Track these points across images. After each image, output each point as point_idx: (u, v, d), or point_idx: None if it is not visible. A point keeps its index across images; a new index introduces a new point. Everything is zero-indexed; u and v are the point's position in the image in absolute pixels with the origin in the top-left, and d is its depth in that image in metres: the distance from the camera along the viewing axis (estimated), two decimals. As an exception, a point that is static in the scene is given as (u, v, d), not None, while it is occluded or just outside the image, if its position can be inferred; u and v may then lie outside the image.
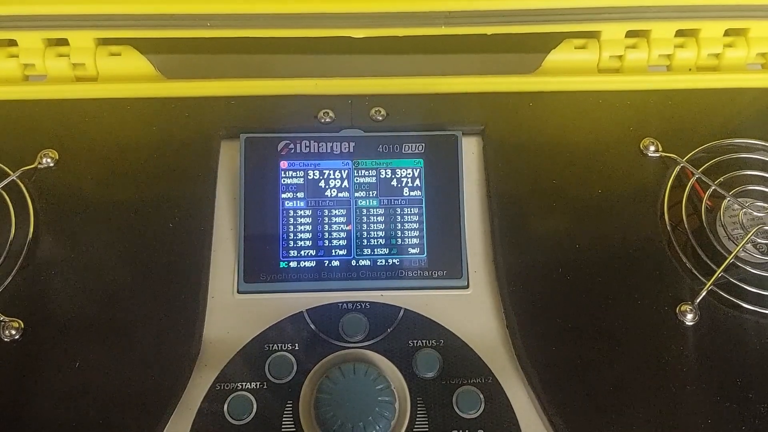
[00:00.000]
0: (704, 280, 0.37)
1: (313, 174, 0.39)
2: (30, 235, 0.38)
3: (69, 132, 0.41)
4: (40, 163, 0.40)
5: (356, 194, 0.39)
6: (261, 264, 0.38)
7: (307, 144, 0.40)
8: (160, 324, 0.36)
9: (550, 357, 0.35)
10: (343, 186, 0.39)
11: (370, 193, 0.39)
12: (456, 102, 0.42)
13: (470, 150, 0.41)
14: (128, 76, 0.43)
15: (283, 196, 0.39)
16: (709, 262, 0.37)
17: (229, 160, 0.40)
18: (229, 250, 0.39)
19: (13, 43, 0.43)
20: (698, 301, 0.36)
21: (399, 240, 0.39)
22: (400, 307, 0.37)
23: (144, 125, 0.41)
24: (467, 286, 0.38)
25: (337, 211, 0.39)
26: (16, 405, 0.34)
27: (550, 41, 0.44)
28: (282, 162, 0.39)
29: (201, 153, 0.40)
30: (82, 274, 0.37)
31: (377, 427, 0.33)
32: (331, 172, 0.39)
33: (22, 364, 0.35)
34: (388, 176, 0.39)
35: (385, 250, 0.38)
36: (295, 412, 0.35)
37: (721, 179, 0.39)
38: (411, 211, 0.39)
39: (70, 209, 0.38)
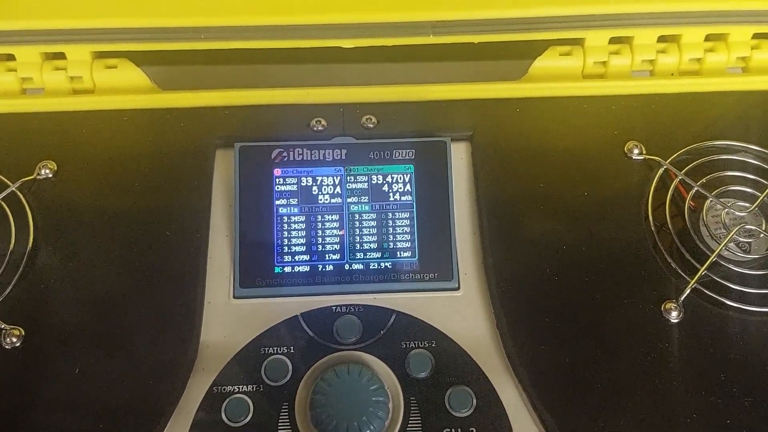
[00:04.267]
0: (688, 279, 0.38)
1: (307, 181, 0.40)
2: (30, 245, 0.38)
3: (67, 143, 0.41)
4: (39, 175, 0.40)
5: (348, 200, 0.40)
6: (256, 269, 0.39)
7: (300, 152, 0.41)
8: (158, 330, 0.37)
9: (539, 356, 0.36)
10: (335, 192, 0.40)
11: (362, 198, 0.40)
12: (445, 109, 0.43)
13: (459, 155, 0.42)
14: (124, 88, 0.44)
15: (277, 202, 0.40)
16: (692, 261, 0.38)
17: (224, 169, 0.41)
18: (225, 256, 0.39)
19: (11, 57, 0.44)
20: (683, 299, 0.37)
21: (391, 244, 0.39)
22: (393, 310, 0.38)
23: (140, 136, 0.42)
24: (458, 288, 0.39)
25: (330, 217, 0.40)
26: (17, 411, 0.35)
27: (536, 48, 0.46)
28: (276, 169, 0.40)
29: (196, 162, 0.41)
30: (81, 282, 0.38)
31: (371, 427, 0.34)
32: (324, 178, 0.40)
33: (23, 371, 0.36)
34: (380, 182, 0.40)
35: (378, 254, 0.39)
36: (291, 414, 0.35)
37: (704, 180, 0.40)
38: (402, 215, 0.40)
39: (68, 219, 0.39)
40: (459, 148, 0.42)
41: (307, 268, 0.39)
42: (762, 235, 0.39)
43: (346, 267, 0.39)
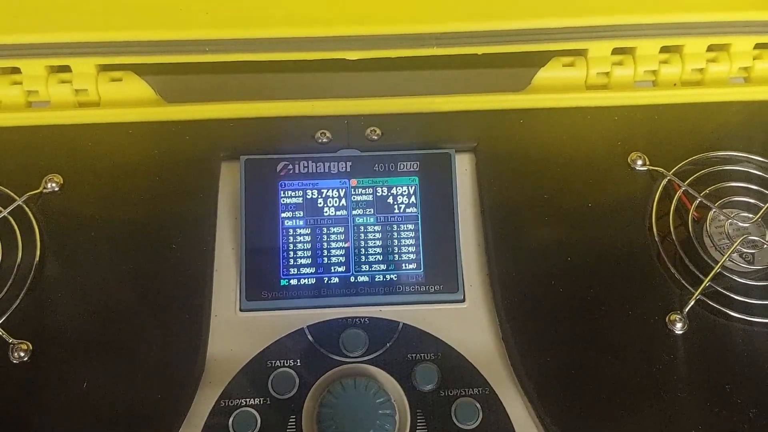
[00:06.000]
0: (692, 290, 0.38)
1: (312, 193, 0.40)
2: (36, 259, 0.38)
3: (73, 157, 0.41)
4: (45, 188, 0.40)
5: (354, 212, 0.40)
6: (262, 282, 0.39)
7: (306, 164, 0.41)
8: (165, 343, 0.37)
9: (544, 367, 0.36)
10: (340, 204, 0.40)
11: (367, 210, 0.40)
12: (449, 120, 0.43)
13: (463, 167, 0.42)
14: (130, 101, 0.44)
15: (283, 215, 0.40)
16: (696, 272, 0.38)
17: (230, 181, 0.41)
18: (231, 269, 0.40)
19: (16, 70, 0.44)
20: (687, 310, 0.37)
21: (396, 256, 0.40)
22: (399, 322, 0.38)
23: (146, 148, 0.42)
24: (463, 300, 0.39)
25: (335, 229, 0.40)
26: (26, 426, 0.35)
27: (540, 57, 0.46)
28: (281, 182, 0.40)
29: (202, 175, 0.41)
30: (88, 295, 0.38)
31: (378, 440, 0.34)
32: (329, 191, 0.41)
33: (32, 385, 0.36)
34: (384, 194, 0.41)
35: (383, 266, 0.39)
36: (298, 427, 0.36)
37: (707, 191, 0.40)
38: (407, 227, 0.40)
39: (75, 232, 0.39)
40: (463, 160, 0.42)
41: (312, 281, 0.39)
42: (765, 245, 0.39)
43: (352, 279, 0.39)
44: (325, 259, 0.40)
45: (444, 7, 0.44)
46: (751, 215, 0.40)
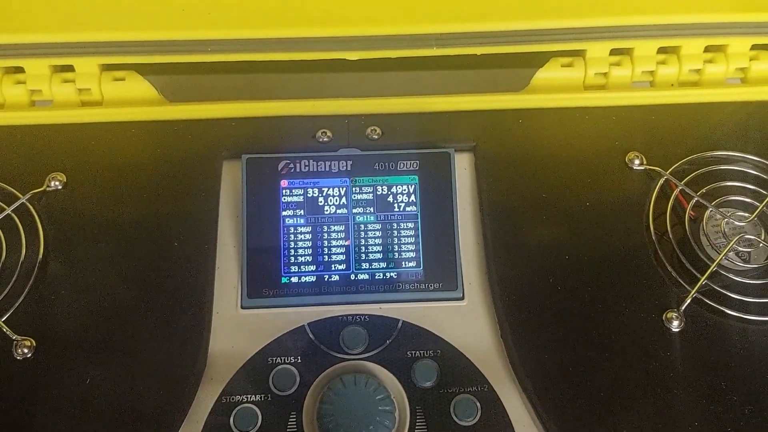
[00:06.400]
0: (689, 288, 0.38)
1: (313, 192, 0.41)
2: (40, 256, 0.39)
3: (76, 155, 0.42)
4: (48, 186, 0.41)
5: (354, 211, 0.41)
6: (263, 280, 0.39)
7: (307, 163, 0.41)
8: (167, 340, 0.37)
9: (543, 365, 0.37)
10: (341, 203, 0.41)
11: (368, 209, 0.41)
12: (448, 120, 0.43)
13: (463, 166, 0.43)
14: (132, 100, 0.44)
15: (284, 213, 0.40)
16: (693, 270, 0.39)
17: (231, 180, 0.42)
18: (233, 267, 0.40)
19: (20, 70, 0.45)
20: (684, 308, 0.38)
21: (396, 254, 0.40)
22: (398, 319, 0.39)
23: (148, 147, 0.42)
24: (462, 298, 0.39)
25: (335, 227, 0.40)
26: (29, 421, 0.35)
27: (538, 57, 0.46)
28: (282, 181, 0.41)
29: (204, 173, 0.41)
30: (91, 292, 0.38)
31: (378, 436, 0.34)
32: (330, 189, 0.41)
33: (35, 381, 0.36)
34: (385, 193, 0.41)
35: (383, 264, 0.40)
36: (298, 423, 0.36)
37: (704, 190, 0.41)
38: (407, 226, 0.40)
39: (78, 231, 0.40)
40: (462, 159, 0.43)
41: (313, 278, 0.40)
42: (761, 244, 0.39)
43: (352, 277, 0.40)
44: (326, 257, 0.40)
45: (444, 7, 0.44)
46: (747, 214, 0.40)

^^^^

YOUR GOAL: From the material above, give again exactly the lines from the one that contains "28: (282, 162, 0.39)" through the one that contains "43: (346, 267, 0.39)", and leave out the pictures.

ANSWER SECTION:
28: (282, 162, 0.39)
29: (201, 153, 0.40)
30: (82, 274, 0.37)
31: (377, 427, 0.33)
32: (331, 172, 0.39)
33: (22, 364, 0.35)
34: (388, 176, 0.39)
35: (385, 250, 0.38)
36: (295, 412, 0.35)
37: (721, 179, 0.39)
38: (411, 211, 0.39)
39: (70, 209, 0.38)
[00:04.267]
0: (688, 279, 0.38)
1: (307, 181, 0.40)
2: (30, 245, 0.38)
3: (67, 143, 0.41)
4: (39, 175, 0.40)
5: (348, 200, 0.40)
6: (256, 269, 0.39)
7: (300, 152, 0.41)
8: (158, 330, 0.37)
9: (539, 356, 0.36)
10: (335, 192, 0.40)
11: (362, 198, 0.40)
12: (445, 109, 0.43)
13: (459, 155, 0.42)
14: (124, 88, 0.44)
15: (277, 202, 0.40)
16: (692, 261, 0.38)
17: (224, 169, 0.41)
18: (225, 256, 0.39)
19: (11, 57, 0.44)
20: (683, 299, 0.37)
21: (391, 244, 0.39)
22: (393, 310, 0.38)
23: (140, 136, 0.42)
24: (458, 288, 0.39)
25: (330, 217, 0.40)
26: (17, 411, 0.35)
27: (536, 48, 0.46)
28: (276, 169, 0.40)
29: (196, 162, 0.41)
30: (81, 282, 0.38)
31: (371, 427, 0.34)
32: (324, 178, 0.40)
33: (23, 371, 0.36)
34: (380, 182, 0.40)
35: (378, 254, 0.39)
36: (291, 414, 0.35)
37: (704, 180, 0.40)
38: (402, 215, 0.40)
39: (68, 219, 0.39)
40: (459, 148, 0.42)
41: (307, 268, 0.39)
42: (762, 235, 0.39)
43: (346, 267, 0.39)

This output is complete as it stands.